== JOB ITEM ==
Which lines below contain the word "הגירושין"? Select each of them and copy it out in full.

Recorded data
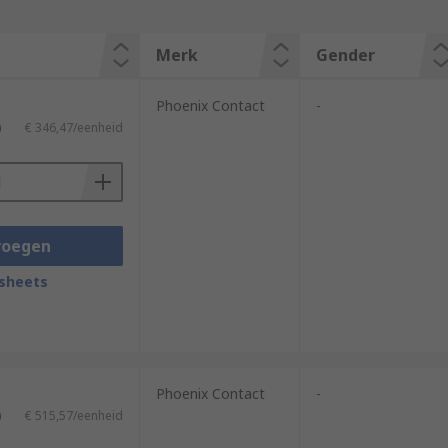
Merk
Gender
Phoenix Contact
-
)
€ 346,47/eenheid
voegen
sheets
Phoenix Contact
-
)
€ 515,57/eenheid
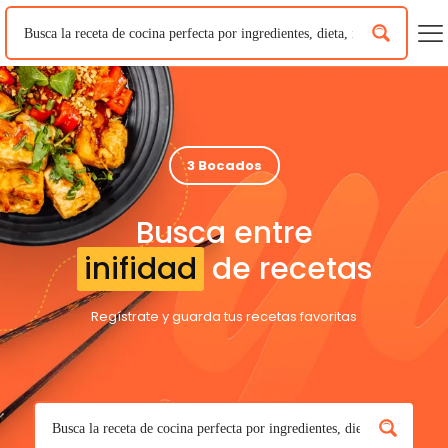
3 Bocados
Busca entre
inifidad
de recetas
Regístrate y guarda tus recetas favoritas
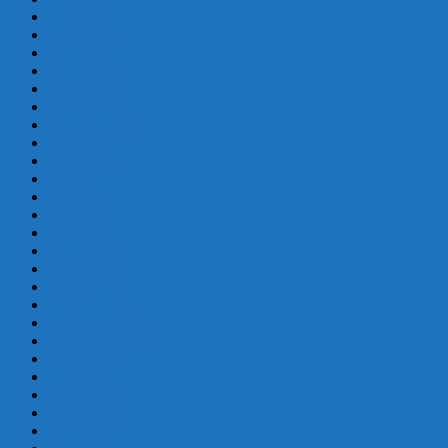
junio 2017
mayo 2017
abril 2017
marzo 2017
febrero 2017
enero 2017
diciembre 2016
septiembre 2016
agosto 2016
julio 2016
junio 2016
mayo 2016
abril 2016
marzo 2016
febrero 2016
enero 2016
diciembre 2015
noviembre 2015
septiembre 2015
agosto 2015
julio 2015
junio 2015
mayo 2015
abril 2015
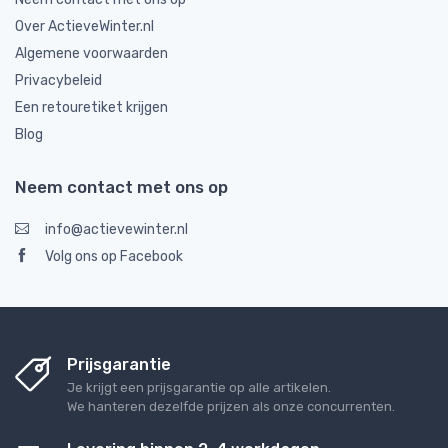
Over ActieveWinter.nl
Algemene voorwaarden
Privacybeleid
Een retouretiket krijgen
Blog
Neem contact met ons op
info@actievewinter.nl
Volg ons op Facebook
Prijsgarantie
Je krijgt een prijsgarantie op alle artikelen.
We hanteren dezelfde prijzen als onze concurrenten.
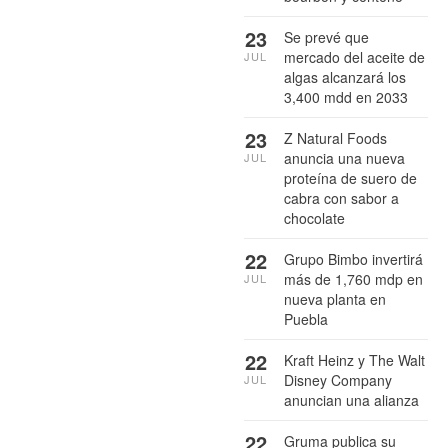
23
Se prevé que
mercado del aceite de
JUL
algas alcanzará los
3,400 mdd en 2033
23
Z Natural Foods
anuncia una nueva
JUL
proteína de suero de
cabra con sabor a
chocolate
22
Grupo Bimbo invertirá
más de 1,760 mdp en
JUL
nueva planta en
Puebla
22
Kraft Heinz y The Walt
Disney Company
JUL
anuncian una alianza
22
Gruma publica su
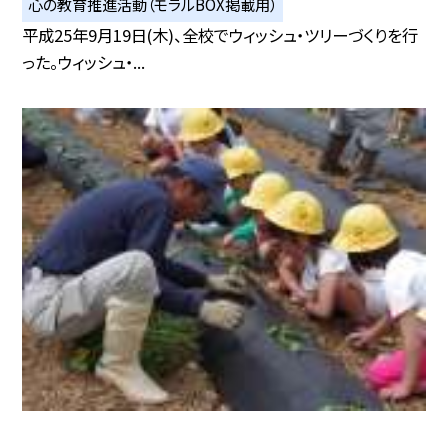
心の教育推進活動（モラルBOX掲載用）
平成25年9月19日(木)、全校でウィッシュ・ツリーづくりを行
った。ウィッシュ・...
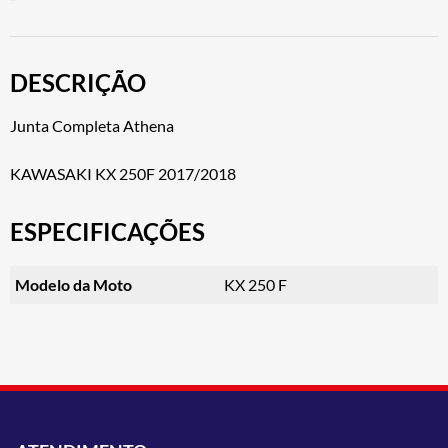
DESCRIÇÃO
Junta Completa Athena
KAWASAKI KX 250F 2017/2018
ESPECIFICAÇÕES
Modelo da Moto
KX 250 F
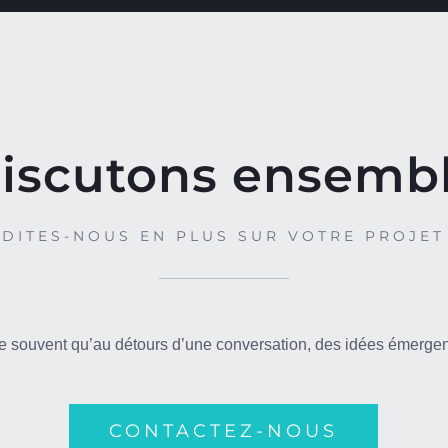
iscutons ensemb
DITES-NOUS EN PLUS SUR VOTRE PROJET
ive souvent qu’au détours d’une conversation, des idées émerge
CONTACTEZ-NOUS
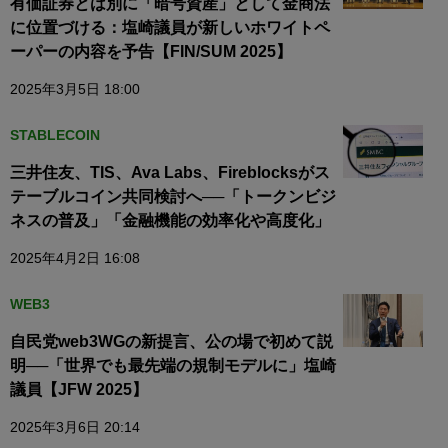
有価証券とは別に「暗号資産」として金商法
に位置づける：塩崎議員が新しいホワイトペ
ーパーの内容を予告【FIN/SUM 2025】
2025年3月5日 18:00
STABLECOIN
三井住友、TIS、Ava Labs、Fireblocksがス
テーブルコイン共同検討へ──「トークンビジ
ネスの普及」「金融機能の効率化や高度化」
2025年4月2日 16:08
WEB3
自民党web3WGの新提言、公の場で初めて説
明──「世界でも最先端の規制モデルに」塩崎
議員【JFW 2025】
2025年3月6日 20:14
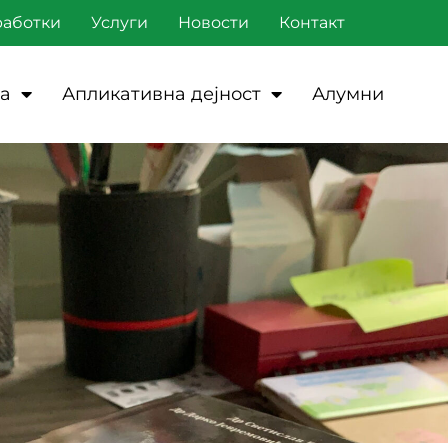
работки
Услуги
Новости
Контакт
а
Апликативна дејност
Алумни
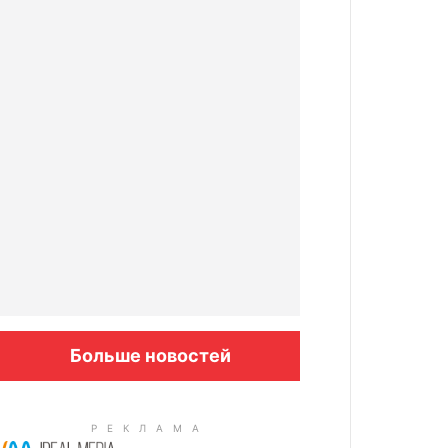
Больше новостей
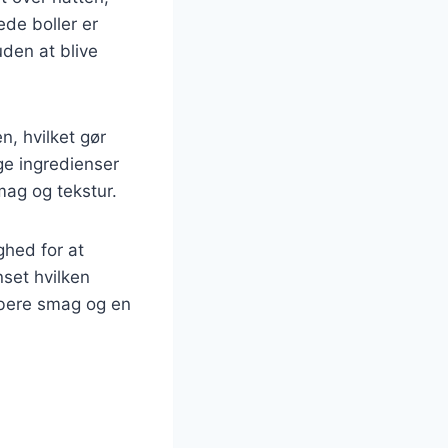
ede boller er
uden at blive
n, hvilket gør
ge ingredienser
smag og tekstur.
ghed for at
set hvilken
ybere smag og en
s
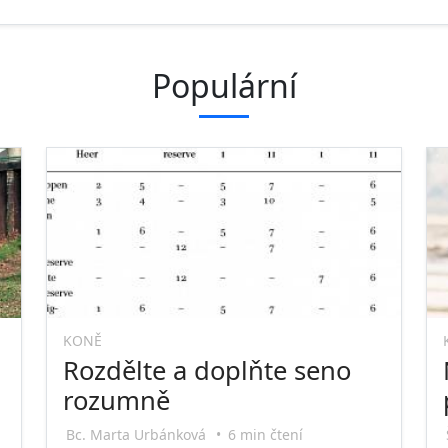
Populární
KONĚ
Rozdělte a doplňte seno
rozumně
Bc. Marta Urbánková
•
6 min čtení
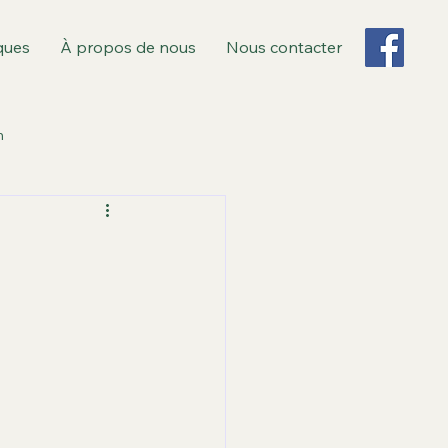
ques
À propos de nous
Nous contacter
n
 Monsieur
s
Revue de presse
bliques et recours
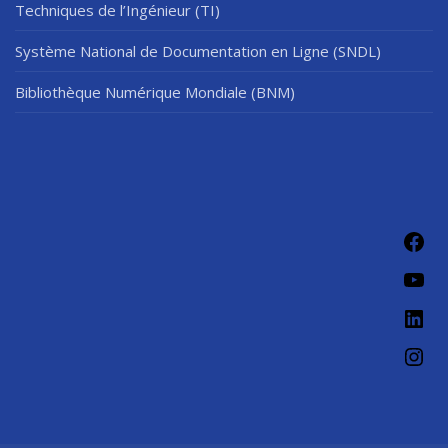
Techniques de l’Ingénieur (TI)
Système National de Documentation en Ligne (SNDL)
Bibliothèque Numérique Mondiale (BNM)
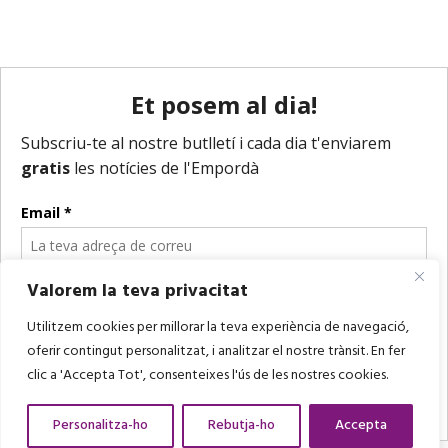
Valorem la teva privacitat
Utilitzem cookies per millorar la teva experiència de navegació,
oferir contingut personalitzat, i analitzar el nostre trànsit. En fer
clic a 'Accepta Tot', consenteixes l'ús de les nostres cookies.
Personalitza-ho
Rebutja-ho
Accepta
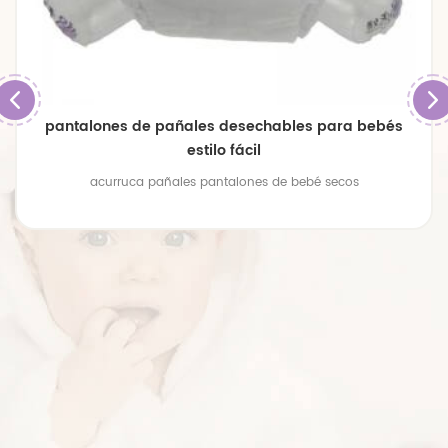
pantalones de pañales desechables para bebés
estilo fácil
acurruca pañales pantalones de bebé secos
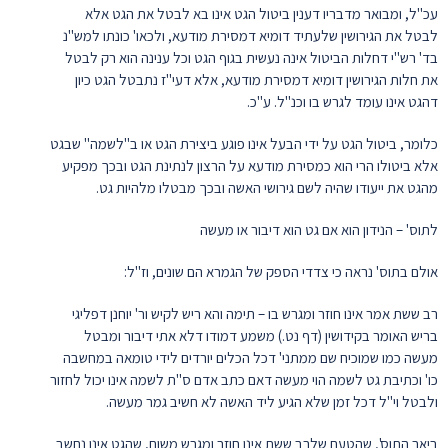
עכ"ל, ומבואר מדבריו דענין ביטול הגט אינו בא לבטל את הגט אלא
לבטל את הגירושין שלעתיד דומיא דמסירת מודעא, ולכאו' כונתו למש"נ
בד' רש"י דחלות הביטול אינה נעשית בגוף הגט וכל ענינה הוא רק לבטל
את חלות הגירושין דומיא דמסירת מודעא, אלא דעי"ז נתבטל הגט כיון
דהגט אינו עומד לגרש בו וכנ"ל. ע"כ.
כלומר, ביטול הגט על ידי הבעל אינו פוגע ביצירת הגט או ב"לשמה" שבגט
אלא ביטולו הרי הוא כמסירת מודעא על הרצון לנתינת הגט ובכך מפקיע
מהגט את ייעודו שהיה לשם גירושי האשה ובכך מבטלו מלהיות גט.
לתוס' – הנידון הוא אם גט הוא דיבור או מעשה
אולם בתוס' נראה כי צדדי הספק של הגמרא הם שונים, וז"ל:
רב ששת אמר אינו חוזר ומגרש בו – תימה והא ריש לקיש ור' יוחנן דפליגי
בריש האומר בקידושין (דף נט.) משמע דמודו דלא אתי דיבור ומבטל
מעשה כמו שמוכיח שם ממתני' דכל הכלים יורדים לידי טומאה במחשבה
כו' וכתיבת גט לשמה הוי מעשה דאם כתב אדם ס"ת לשמה אינו יכול לחזור
ולבטל וי"ל דכל זמן שלא הגיע ליד האשה לא חשיב גמר מעשה.
ביאר התוס', שהטעם שלרב ששת אינו חוזר ומגרש משום, שהגט אינו נחשב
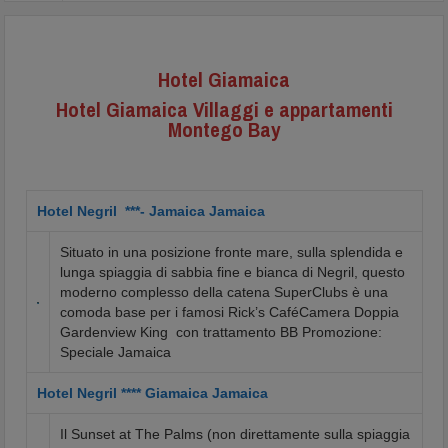
.
Hotel Giamaica
Hotel Giamaica Villaggi e appartamenti
Montego Bay
Hotel Negril ***- Jamaica Jamaica
Situato in una posizione fronte mare, sulla splendida e
lunga spiaggia di sabbia fine e bianca di Negril, questo
moderno complesso della catena SuperClubs è una
comoda base per i famosi Rick’s CaféCamera Doppia
Gardenview King con trattamento BB Promozione:
Speciale Jamaica
Hotel Negril **** Giamaica Jamaica
Il Sunset at The Palms (non direttamente sulla spiaggia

== ANSWER TO THIS EXERCISE ==
לבטל את הגירושין שלעתיד דומיא דמסירת מודעא, ולכאו' כונתו למש"נ
את חלות הגירושין דומיא דמסירת מודעא, אלא דעי"ז נתבטל הגט כיון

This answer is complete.